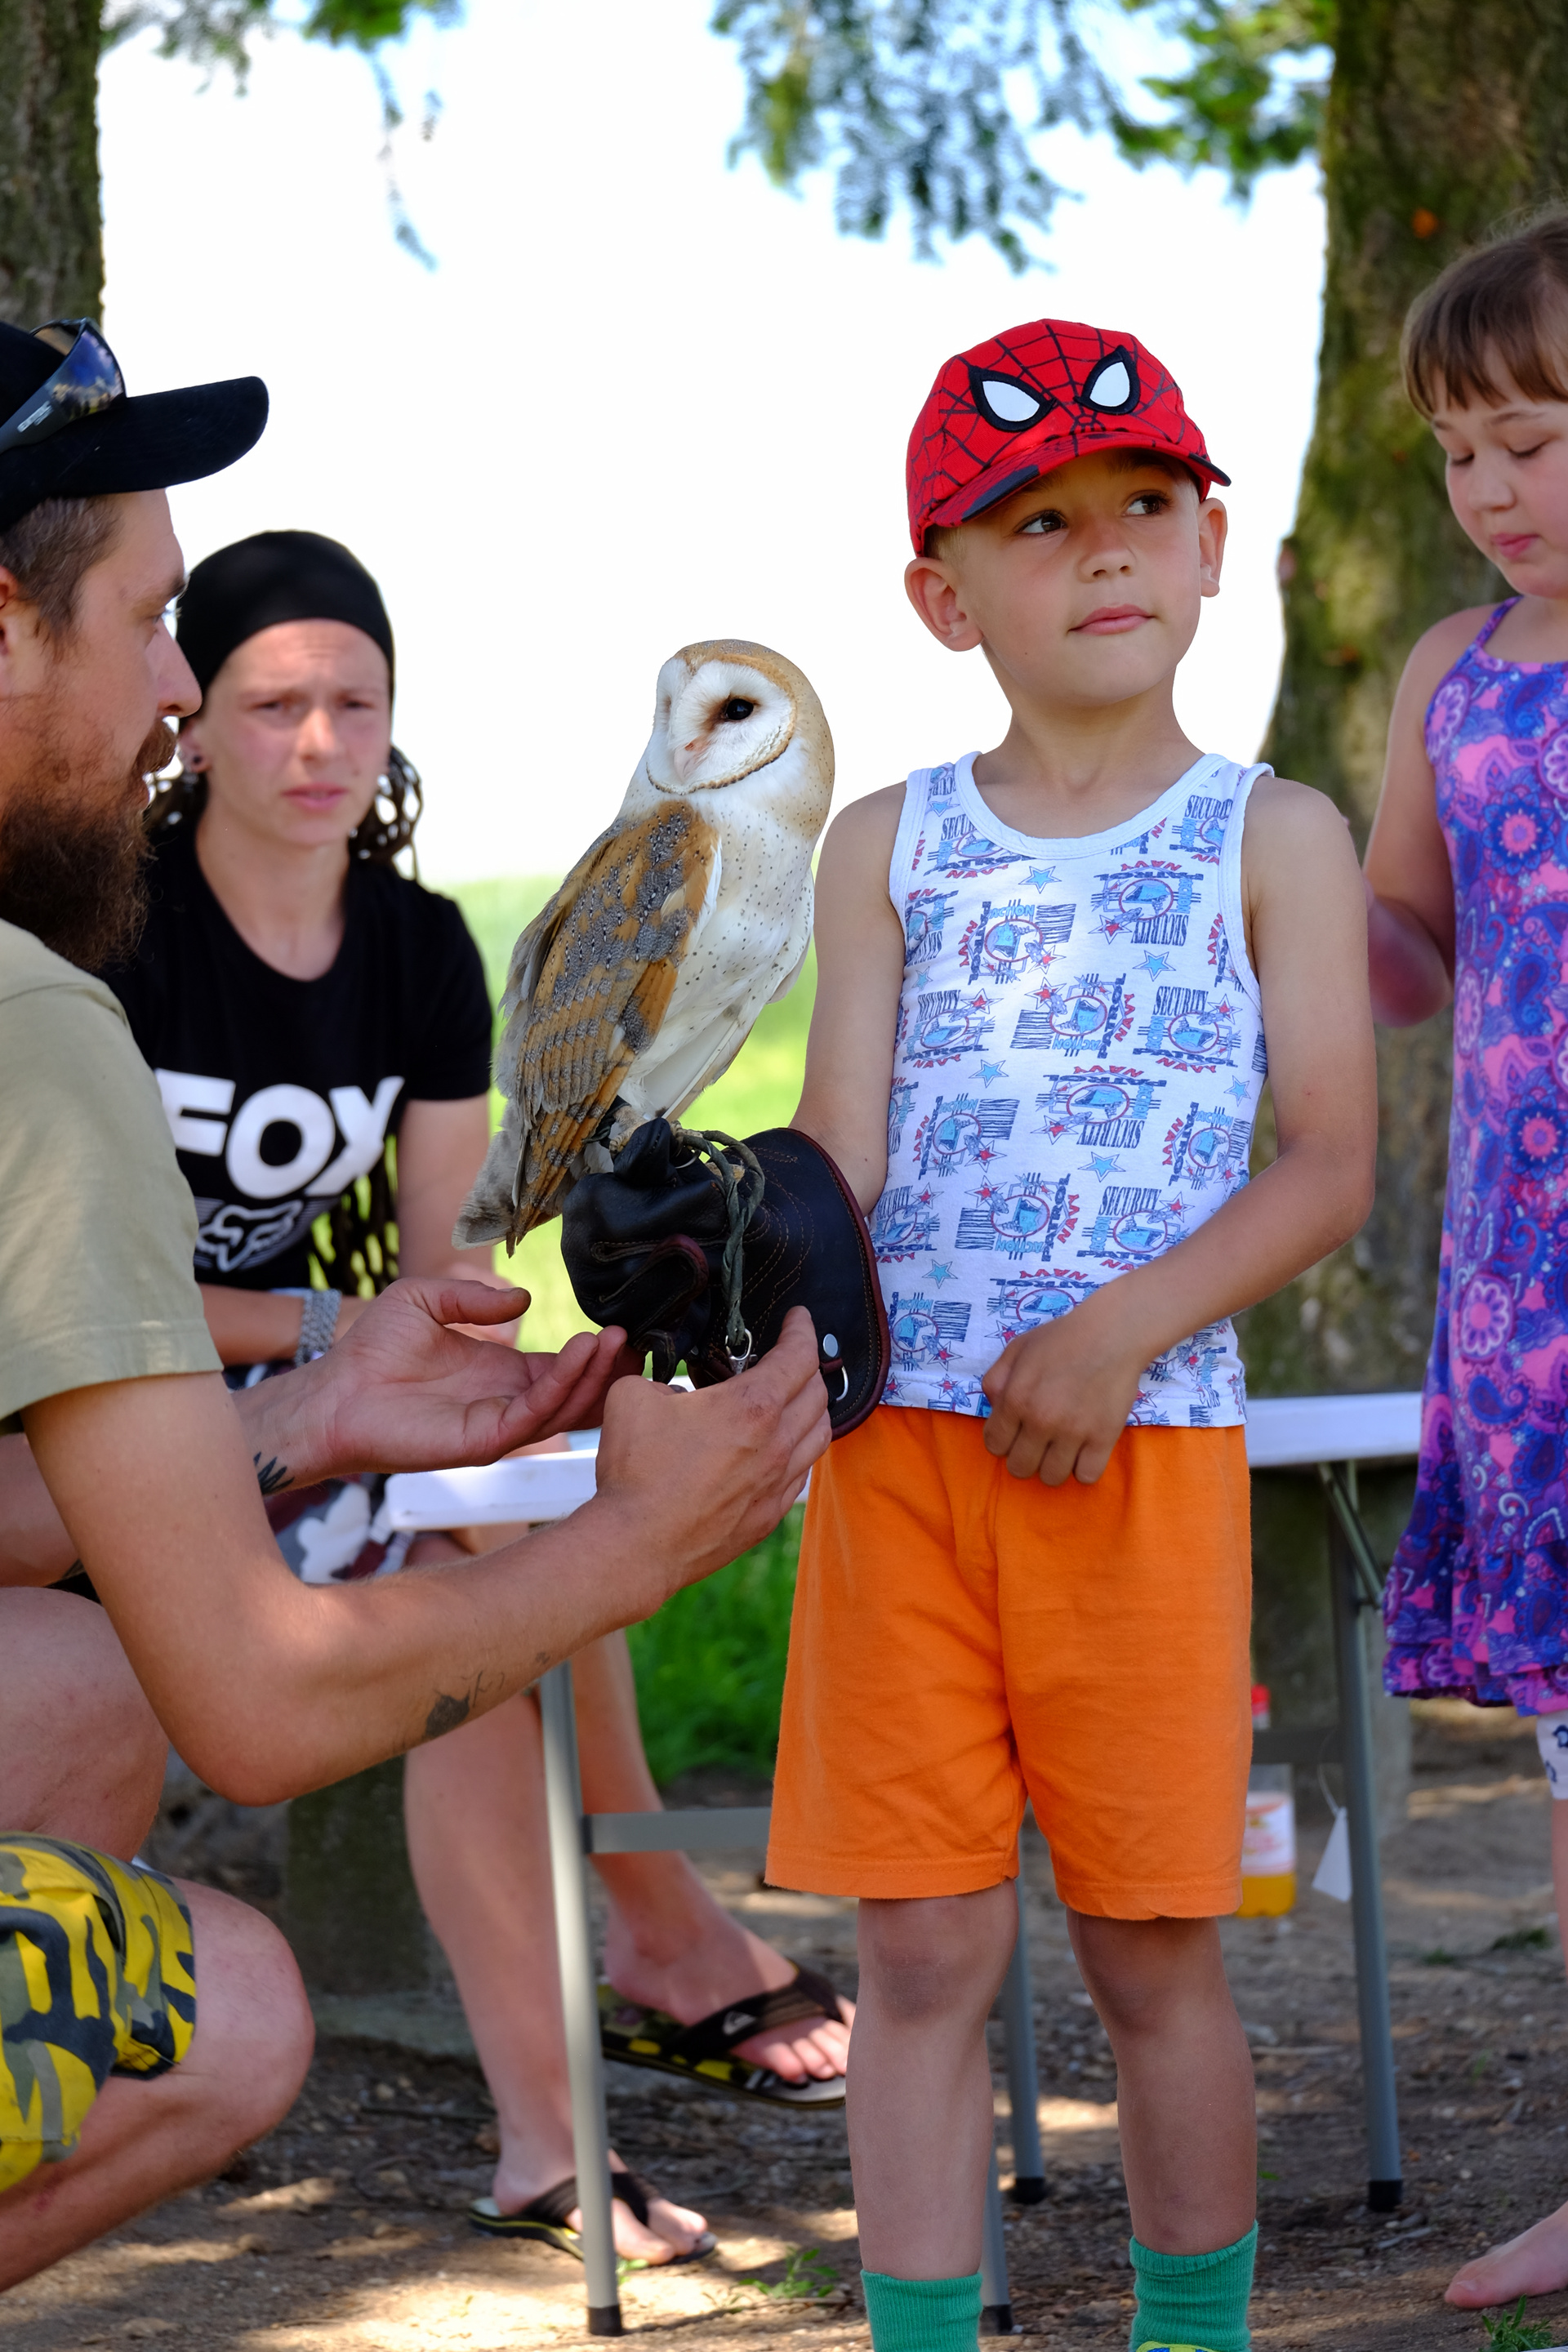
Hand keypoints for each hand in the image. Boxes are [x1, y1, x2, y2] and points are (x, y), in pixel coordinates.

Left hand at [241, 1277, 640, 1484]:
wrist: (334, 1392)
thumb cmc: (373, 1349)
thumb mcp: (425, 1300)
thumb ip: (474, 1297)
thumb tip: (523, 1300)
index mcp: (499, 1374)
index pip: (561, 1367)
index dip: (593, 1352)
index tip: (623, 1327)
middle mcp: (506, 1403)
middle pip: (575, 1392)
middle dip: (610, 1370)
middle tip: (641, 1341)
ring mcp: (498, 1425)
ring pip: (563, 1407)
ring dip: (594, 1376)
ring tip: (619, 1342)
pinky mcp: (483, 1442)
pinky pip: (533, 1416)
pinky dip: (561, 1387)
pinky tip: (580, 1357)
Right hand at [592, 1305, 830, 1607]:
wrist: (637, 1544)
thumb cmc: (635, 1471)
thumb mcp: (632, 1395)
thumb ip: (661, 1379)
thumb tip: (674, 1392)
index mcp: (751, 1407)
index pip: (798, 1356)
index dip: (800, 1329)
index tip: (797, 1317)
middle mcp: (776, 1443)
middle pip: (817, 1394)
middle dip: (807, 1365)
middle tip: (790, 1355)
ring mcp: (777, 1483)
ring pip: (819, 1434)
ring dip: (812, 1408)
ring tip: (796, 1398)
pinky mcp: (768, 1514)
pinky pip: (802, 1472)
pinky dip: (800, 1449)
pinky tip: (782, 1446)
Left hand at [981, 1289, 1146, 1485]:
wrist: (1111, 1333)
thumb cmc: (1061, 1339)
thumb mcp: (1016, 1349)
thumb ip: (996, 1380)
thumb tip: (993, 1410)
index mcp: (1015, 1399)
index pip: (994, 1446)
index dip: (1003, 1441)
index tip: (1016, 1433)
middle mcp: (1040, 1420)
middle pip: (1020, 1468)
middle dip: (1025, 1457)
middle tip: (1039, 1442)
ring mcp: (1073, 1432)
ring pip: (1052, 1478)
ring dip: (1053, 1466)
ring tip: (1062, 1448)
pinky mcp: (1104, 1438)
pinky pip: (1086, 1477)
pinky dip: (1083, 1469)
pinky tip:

_WHAT IS REQUIRED_
Reproduce the data above verbatim, minus any images.

_YOUR SOLUTION_
Hand keypoints for each hand in the image. Boxes are [x1, y1, x2, y2] and points are (x, y), in pixel coordinates.

Left hand at [241, 1277, 640, 1484]:
wrist: (334, 1392)
thumb cmc: (373, 1349)
thumb mcp: (425, 1300)
thumb ip: (474, 1297)
thumb tip: (523, 1300)
index mcp: (499, 1374)
index pip: (561, 1367)
index dip: (593, 1352)
index tip: (623, 1327)
middle mcp: (506, 1403)
middle pip: (575, 1392)
middle dip: (610, 1370)
middle tip: (641, 1341)
ring mcp: (498, 1425)
ring pip: (563, 1407)
ring dip: (594, 1376)
ring tip: (619, 1342)
pinky mcp: (483, 1442)
pinky pip: (533, 1416)
pinky dip: (561, 1387)
pinky tip: (580, 1357)
Right hand at [592, 1305, 830, 1607]:
wrist: (637, 1544)
thumb cmc: (635, 1471)
thumb mcp: (632, 1395)
thumb ip: (661, 1379)
thumb tip: (674, 1392)
index mcp: (751, 1407)
index pip: (798, 1356)
index dip: (800, 1329)
index tip: (797, 1317)
middle mcp: (776, 1443)
middle pip: (817, 1394)
middle dip: (807, 1365)
middle tip: (790, 1355)
ring mcp: (777, 1483)
ring pip: (819, 1434)
ring dip: (812, 1408)
ring tip: (796, 1398)
pinky mcp: (768, 1514)
pinky pip: (802, 1472)
pinky dip: (800, 1449)
pinky tip: (782, 1446)
Left hand at [981, 1289, 1146, 1485]:
wrist: (1111, 1333)
thumb cmc: (1061, 1339)
thumb mcp: (1016, 1349)
thumb ip: (996, 1380)
thumb tip: (993, 1410)
index mcp: (1015, 1399)
index pip: (994, 1446)
index dip: (1003, 1441)
index tip: (1016, 1433)
middle mcp: (1040, 1420)
middle pip: (1020, 1468)
middle dip: (1025, 1457)
middle tip: (1039, 1442)
ring mcp: (1073, 1432)
ring pip: (1052, 1478)
ring dip: (1053, 1466)
ring tip: (1062, 1448)
pinky mcp: (1104, 1438)
pinky pip: (1086, 1477)
pinky dip: (1083, 1469)
pinky tip:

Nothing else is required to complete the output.